# Consigne
Pouvez-vous recopier le passage du récit de voyage qui s’ouvre sur "Je tombe sur" et se ferme sur "a good witch?", en substituant "commode" à "armoire" ?

# Extrait à lire

-------------------------

Voyage

Forêt magique en Angleterre: extrait de carnet, 2017

Avant d’être nomade: Angleterre, juin 2017. Extrait.

Je suis chez moi, je prépare mon périple anglais. J’essaie de comprendre où les guides veulent m’emmener. J’ai d’abord cru l’Ecosse, puis ai compris que ça n’était pas encore. Je vois pourtant une forêt mystérieuse qui m’appelle très fort. En voyant le drapeau du pays de Galle, orné d’un dragon, je me suis dit « Bingo! », c’est là. Mais toutes les auberges de jeunesse sont complètes. Je ne comprends plus grand chose. C’est pas grave, je lâche prise.

Quelques jours plus tard, sans trop  réfléchir et juste pour voir de belles images je tape sur Google image « forêt magique« . Je me fais rêver avec des arbres magnifiques. Puis tout à coup une image me fait vibrer plus que les autres, j’en ai presque les larmes aux yeux. Ni une ni deux je regarde où c’est, en espérant qu’un jour je pourrai y aller. Bouche bée, les yeux équarquillés, je regarde la réponse à mon clic: Puzzle Wood, Gloucestershire, England. Frontière avec le pays de Galle. La question ne se pose pas, je connais maintenant l’étape manquante. Pour couronner le tout je trouve une auberge de jeunesse à Saint Briavel’s dans un château..

En route pour Saint Briavel’s

Après quelques jours à Bath, ville d’eau sacrée, connexion avec des réseaux telluriques et des arbres majestueux, me voilà en route pour Saint Briavel’s.

Etape: Bath-Bristol-Chepenham-Gloucester (prononcé Glosteur et non Glaoucéstère)

Je visite la cathédrale de Gloucester en mode sprinter chinois avec mon appareil photo, n’ayant qu’un temps très court avant le bus suivant pour Coleford, avec le sentiment que je ne dois pas le rater. J’ai quand même envie de voir ce joyau historique où, en plus ont été tournées quelques scènes de Harry Potter.

Juste intuition pour le bus.

Arrivée à Coleford, pas de bus pour Saint Briavel’s. Je suis fatiguée, j’ai mal au dos et je râle…

Je tombe sur Piete qui a décidé d’être mon ange gardien aujourd’hui. Pas commun, l’ange gardien. Il me pose pleins de questions auxquelles je ne comprend rien et a vraiment décidé de m’aider pendant que moi je me demande comment fuir ce drôle de personnage à l’accent incompréhensible. Il a la carrure d’une armoire du 18ème et me regarde comme si j’étais une glace à l’italienne. Evidemment l’auberge de jeunesse ne répond pas, je n’ai pas internet sur le téléphone et j’avoue, je suis perdue…

Are you a good witch?

-------------------------

# Données brutes
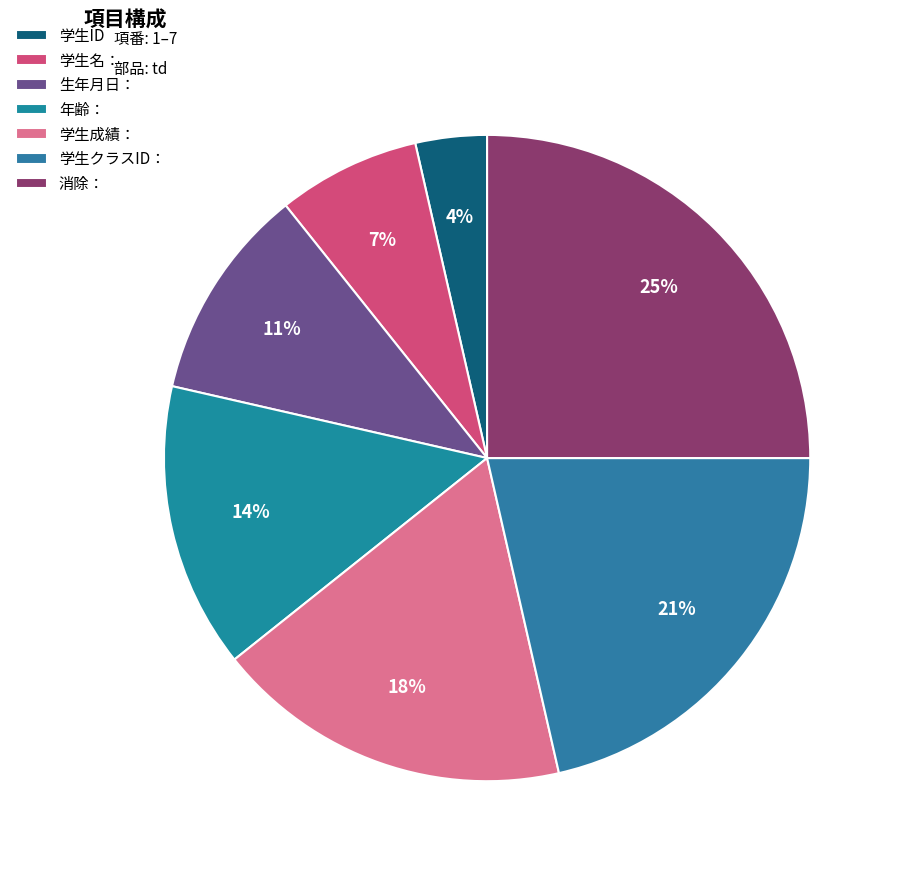

Which slice is the smallest?

学生ID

-------------------------

# Réponse ci-dessous
Je tombe sur Piete qui a décidé d’être mon ange gardien aujourd’hui. Pas commun, l’ange gardien. Il me pose pleins de questions auxquelles je ne comprend rien et a vraiment décidé de m’aider pendant que moi je me demande comment fuir ce drôle de personnage à l’accent incompréhensible. Il a la carrure d’une commode du 18ème et me regarde comme si j’étais une glace à l’italienne. Evidemment l’auberge de jeunesse ne répond pas, je n’ai pas internet sur le téléphone et j’avoue, je suis perdue…

Are you a good witch?